SAN SALVADOR, El Salvador — Two special prosecution units that investigated the Bukele administration are now facing potential criminal charges.
On January 10, El Salvador’s Attorney General’s Office raided the offices of the anti-corruption task forces that throughout 2020 and early 2021 investigated secret government negotiations with gangs and corruption in the current administration, increasing the perception that those who dare challenge the Bukele administration could face steep repercussions.
The raids, part of an internal investigation by the Attorney General’s Office, took place after a judge —appointed to his position after a September 2021 judicial purge by Bukele’s party— authorized the searches. Read the full article by El Faro’s Gabriela Cáceres.
One of the units, the Special Anti-Mafia Group, oversaw Operation Cathedral, a sprawling investigation into corruption in the Bukele administration, including gang negotiations, theft of pandemic food relief, and corrupt allocation of pandemic funds, which El Faro revealed. The unit was disbanded after Bukele’s party illegally removed former Attorney General Raúl Melara in May 2021 and appointed Rodolfo Delgado in his place.

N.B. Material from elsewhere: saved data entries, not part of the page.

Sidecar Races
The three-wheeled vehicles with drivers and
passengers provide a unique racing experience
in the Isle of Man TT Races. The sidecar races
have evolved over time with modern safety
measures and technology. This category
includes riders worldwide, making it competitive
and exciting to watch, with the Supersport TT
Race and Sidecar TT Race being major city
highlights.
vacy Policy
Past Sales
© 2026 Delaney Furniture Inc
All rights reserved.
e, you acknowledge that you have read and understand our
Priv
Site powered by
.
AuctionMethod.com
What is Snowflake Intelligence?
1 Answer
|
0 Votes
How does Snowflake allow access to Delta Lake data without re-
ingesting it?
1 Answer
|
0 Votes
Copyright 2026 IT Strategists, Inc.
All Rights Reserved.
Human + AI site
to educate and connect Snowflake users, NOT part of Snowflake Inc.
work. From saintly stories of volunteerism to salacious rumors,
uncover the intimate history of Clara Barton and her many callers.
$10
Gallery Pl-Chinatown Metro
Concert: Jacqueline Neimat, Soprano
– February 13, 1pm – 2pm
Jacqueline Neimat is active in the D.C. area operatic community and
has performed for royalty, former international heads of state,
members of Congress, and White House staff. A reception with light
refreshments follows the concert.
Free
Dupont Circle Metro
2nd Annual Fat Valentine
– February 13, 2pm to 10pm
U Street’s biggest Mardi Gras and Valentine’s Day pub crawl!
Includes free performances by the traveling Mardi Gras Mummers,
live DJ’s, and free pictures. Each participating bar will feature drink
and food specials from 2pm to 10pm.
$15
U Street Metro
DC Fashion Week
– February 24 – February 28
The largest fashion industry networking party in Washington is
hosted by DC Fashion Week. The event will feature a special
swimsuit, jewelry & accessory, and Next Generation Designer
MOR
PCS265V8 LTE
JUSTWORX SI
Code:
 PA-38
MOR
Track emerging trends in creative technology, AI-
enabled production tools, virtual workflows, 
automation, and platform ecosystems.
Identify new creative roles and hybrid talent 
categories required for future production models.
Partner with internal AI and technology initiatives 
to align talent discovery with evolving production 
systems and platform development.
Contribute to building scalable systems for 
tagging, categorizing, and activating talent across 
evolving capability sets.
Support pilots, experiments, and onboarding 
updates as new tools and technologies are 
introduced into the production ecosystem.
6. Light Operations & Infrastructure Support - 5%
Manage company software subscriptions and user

That’s when the government persecution began, prosecutors told El Faro. Many left their positions when Delgado assumed office. At least three, including former chief prosecutor German Arriaza who recently spoke to Reuters from exile, have since fled El Salvador.
Cathedral findings match with the arguments made public by the U.S. Treasury and State departments announcing sanctions against several top officers in the Bukele Administration on charges of corruption.
The court authorized the raids to search for information related to “the crime of disclosing confidential material.” Last week, El Faro, the New York Times, Reuters, and other international media revealed dozens of cases of Salvadoran journalists and members of civil society hacked using the Israeli spyware Pegasus, presumably in order to identify their sources.
The persecution of anti-corruption crusaders follows a pattern in the region. In Guatemala, judges and prosecutors who cracked down on corruption fled to the U.S. last year. This week, Guatemala Attorney General Consuelo Porras, who was included in the Engel List for corruption, filed a petition to strip judge Erika Aifan of her immunity. The U.S. State Department called the move a “blatant effort to obstruct investigations into corruption.”